▶ [What the task asks] Below is the data. Give it again, complete and exact.

▶ [Dataset entries]
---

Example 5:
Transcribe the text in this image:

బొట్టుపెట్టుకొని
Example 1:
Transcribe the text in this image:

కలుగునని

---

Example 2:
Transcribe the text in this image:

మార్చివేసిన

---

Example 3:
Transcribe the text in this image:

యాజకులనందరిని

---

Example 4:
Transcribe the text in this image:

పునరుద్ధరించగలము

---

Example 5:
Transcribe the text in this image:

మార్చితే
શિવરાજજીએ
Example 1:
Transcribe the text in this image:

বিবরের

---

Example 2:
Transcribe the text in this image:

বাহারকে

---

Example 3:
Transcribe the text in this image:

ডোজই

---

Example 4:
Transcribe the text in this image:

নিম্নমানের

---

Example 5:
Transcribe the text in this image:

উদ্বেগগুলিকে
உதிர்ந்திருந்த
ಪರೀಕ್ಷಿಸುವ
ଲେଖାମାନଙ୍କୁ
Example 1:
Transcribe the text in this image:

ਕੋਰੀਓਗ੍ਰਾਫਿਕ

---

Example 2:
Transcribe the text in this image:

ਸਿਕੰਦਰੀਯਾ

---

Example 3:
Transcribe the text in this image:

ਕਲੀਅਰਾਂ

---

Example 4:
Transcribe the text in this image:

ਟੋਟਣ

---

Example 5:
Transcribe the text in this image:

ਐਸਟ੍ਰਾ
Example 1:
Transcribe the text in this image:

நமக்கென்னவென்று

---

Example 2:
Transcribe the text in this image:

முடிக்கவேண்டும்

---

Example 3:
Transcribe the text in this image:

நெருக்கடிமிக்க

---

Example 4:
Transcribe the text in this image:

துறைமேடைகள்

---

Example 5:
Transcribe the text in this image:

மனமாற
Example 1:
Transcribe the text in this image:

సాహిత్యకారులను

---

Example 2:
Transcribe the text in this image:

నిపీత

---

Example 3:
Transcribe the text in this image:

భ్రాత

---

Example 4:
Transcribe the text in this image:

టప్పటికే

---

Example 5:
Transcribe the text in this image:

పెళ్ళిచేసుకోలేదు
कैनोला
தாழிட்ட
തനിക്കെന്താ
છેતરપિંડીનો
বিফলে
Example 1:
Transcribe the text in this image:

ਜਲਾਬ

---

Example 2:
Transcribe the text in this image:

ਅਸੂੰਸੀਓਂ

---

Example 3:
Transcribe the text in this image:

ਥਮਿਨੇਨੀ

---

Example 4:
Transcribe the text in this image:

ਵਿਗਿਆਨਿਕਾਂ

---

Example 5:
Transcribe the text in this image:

▶ [Exercise result]
---

Example 5:
Transcribe the text in this image:

బొట్టుపెట్టుకొని
Example 1:
Transcribe the text in this image:

కలుగునని

---

Example 2:
Transcribe the text in this image:

మార్చివేసిన

---

Example 3:
Transcribe the text in this image:

యాజకులనందరిని

---

Example 4:
Transcribe the text in this image:

పునరుద్ధరించగలము

---

Example 5:
Transcribe the text in this image:

మార్చితే
શિવરાજજીએ
Example 1:
Transcribe the text in this image:

বিবরের

---

Example 2:
Transcribe the text in this image:

বাহারকে

---

Example 3:
Transcribe the text in this image:

ডোজই

---

Example 4:
Transcribe the text in this image:

নিম্নমানের

---

Example 5:
Transcribe the text in this image:

উদ্বেগগুলিকে
உதிர்ந்திருந்த
ಪರೀಕ್ಷಿಸುವ
ଲେଖାମାନଙ୍କୁ
Example 1:
Transcribe the text in this image:

ਕੋਰੀਓਗ੍ਰਾਫਿਕ

---

Example 2:
Transcribe the text in this image:

ਸਿਕੰਦਰੀਯਾ

---

Example 3:
Transcribe the text in this image:

ਕਲੀਅਰਾਂ

---

Example 4:
Transcribe the text in this image:

ਟੋਟਣ

---

Example 5:
Transcribe the text in this image:

ਐਸਟ੍ਰਾ
Example 1:
Transcribe the text in this image:

நமக்கென்னவென்று

---

Example 2:
Transcribe the text in this image:

முடிக்கவேண்டும்

---

Example 3:
Transcribe the text in this image:

நெருக்கடிமிக்க

---

Example 4:
Transcribe the text in this image:

துறைமேடைகள்

---

Example 5:
Transcribe the text in this image:

மனமாற
Example 1:
Transcribe the text in this image:

సాహిత్యకారులను

---

Example 2:
Transcribe the text in this image:

నిపీత

---

Example 3:
Transcribe the text in this image:

భ్రాత

---

Example 4:
Transcribe the text in this image:

టప్పటికే

---

Example 5:
Transcribe the text in this image:

పెళ్ళిచేసుకోలేదు
कैनोला
தாழிட்ட
തനിക്കെന്താ
છેતરપિંડીનો
বিফলে
Example 1:
Transcribe the text in this image:

ਜਲਾਬ

---

Example 2:
Transcribe the text in this image:

ਅਸੂੰਸੀਓਂ

---

Example 3:
Transcribe the text in this image:

ਥਮਿਨੇਨੀ

---

Example 4:
Transcribe the text in this image:

ਵਿਗਿਆਨਿਕਾਂ

---

Example 5:
Transcribe the text in this image:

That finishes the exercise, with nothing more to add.